Selected extract:
§ §
Techno-economic analysis of living biocomposites for carbon capture from breweries

The brewing sector is investigating the use of algae for CO2 capture and wastewater treatment. Loofah-based biocomposites (composite materials comprising living algae or cyanobacteria immobilised to a loofah sponge support by a latex polymer binder) were developed to intensify biological CO2 capture as a direct replacement for conventional suspension cultures. This study presents a simplified techno-economic analysis for experimental biocomposites exposed to low light intensity (30.5 μmol m−2 s−1) (the experimental scenario) compared to the predicted performance of biocomposites (the predicted scenario) and three well-known algal cultivation systems; open raceways, flat panel photobioreactors (PBR) and biofilm PBRs, exposed to natural solar light intensity (467.6 μmol m−2 s−1). The biocomposites and algal cultivation systems were applied to the capture of CO2 emitted from beer fermentation. The techno-economic analysis consisted of: 1) sizing algal cultivation systems to achieve 90 % CO2 removal; 2) estimating annual water and energy consumption; and, 3) calculating the overall capital and operating costs. The CO2 avoidance costs were estimated using an annualisation method to evaluate biocomposites against other algae carbon capture and storage technologies. The biocomposites significantly decreased the water and energy required per unit culture volume compared to other algae systems. The biocomposite CO2 avoidance costs were estimated to be between 120 and 140 US$ t−1CO2 avoided t−1biomass yr−1 for the experimental scenario and 90–110 US$ t−1CO2 avoided t−1biomass yr−1 for the predicted scenario, which compares favourably with the best performing established algae culture system (80–100 US$ t−1CO2 avoided t−1biomass yr−1 for the biofilm PBR). The CO2 avoidance costs of the biocomposites in the experimental scenario were higher due to lower light exposure resulting in less CO2 captured.
§ §
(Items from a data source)
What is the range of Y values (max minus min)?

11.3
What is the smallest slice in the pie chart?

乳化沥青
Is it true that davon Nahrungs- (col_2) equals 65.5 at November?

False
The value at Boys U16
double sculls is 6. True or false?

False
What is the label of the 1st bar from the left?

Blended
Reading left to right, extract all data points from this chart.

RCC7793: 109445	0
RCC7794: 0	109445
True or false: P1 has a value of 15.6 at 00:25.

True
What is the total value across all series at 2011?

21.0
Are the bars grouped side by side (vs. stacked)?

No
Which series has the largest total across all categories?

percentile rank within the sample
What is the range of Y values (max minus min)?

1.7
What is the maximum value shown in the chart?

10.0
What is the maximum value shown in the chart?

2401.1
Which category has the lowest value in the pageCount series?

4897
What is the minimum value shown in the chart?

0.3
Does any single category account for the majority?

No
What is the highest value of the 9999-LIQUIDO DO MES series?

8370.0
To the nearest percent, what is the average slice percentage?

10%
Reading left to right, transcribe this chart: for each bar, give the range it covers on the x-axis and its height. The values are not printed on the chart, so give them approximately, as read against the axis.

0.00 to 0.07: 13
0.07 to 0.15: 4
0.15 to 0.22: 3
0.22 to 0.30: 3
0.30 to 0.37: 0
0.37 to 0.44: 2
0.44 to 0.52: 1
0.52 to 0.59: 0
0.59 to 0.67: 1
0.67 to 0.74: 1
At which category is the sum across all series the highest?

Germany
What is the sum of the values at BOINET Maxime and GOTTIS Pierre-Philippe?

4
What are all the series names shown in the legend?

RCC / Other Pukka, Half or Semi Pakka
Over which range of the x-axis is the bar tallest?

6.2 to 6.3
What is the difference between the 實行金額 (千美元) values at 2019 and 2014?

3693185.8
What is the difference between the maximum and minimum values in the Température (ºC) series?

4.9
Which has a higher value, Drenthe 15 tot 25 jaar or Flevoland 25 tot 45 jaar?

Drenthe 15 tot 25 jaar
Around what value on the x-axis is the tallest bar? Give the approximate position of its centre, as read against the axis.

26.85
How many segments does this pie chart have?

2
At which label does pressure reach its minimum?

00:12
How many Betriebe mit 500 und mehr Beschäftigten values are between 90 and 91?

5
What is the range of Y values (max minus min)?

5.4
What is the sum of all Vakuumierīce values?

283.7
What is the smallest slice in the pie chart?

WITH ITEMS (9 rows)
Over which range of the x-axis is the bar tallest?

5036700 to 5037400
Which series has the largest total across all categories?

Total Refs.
§ §
Your objective:
Please answer these questions about the brewery carbon capture text:
(a) What light intensity were the experimental biocomposites exposed to?
(b) What percentage of CO2 removal were the algal cultivation systems sized to achieve?
(c) What CO2 avoidance cost range was estimated for the biofilm PBR?

Exercise solution:
(a) 30.5 μmol m−2 s−1
(b) 90 %
(c) 80–100 US$ t−1CO2 avoided t−1biomass yr−1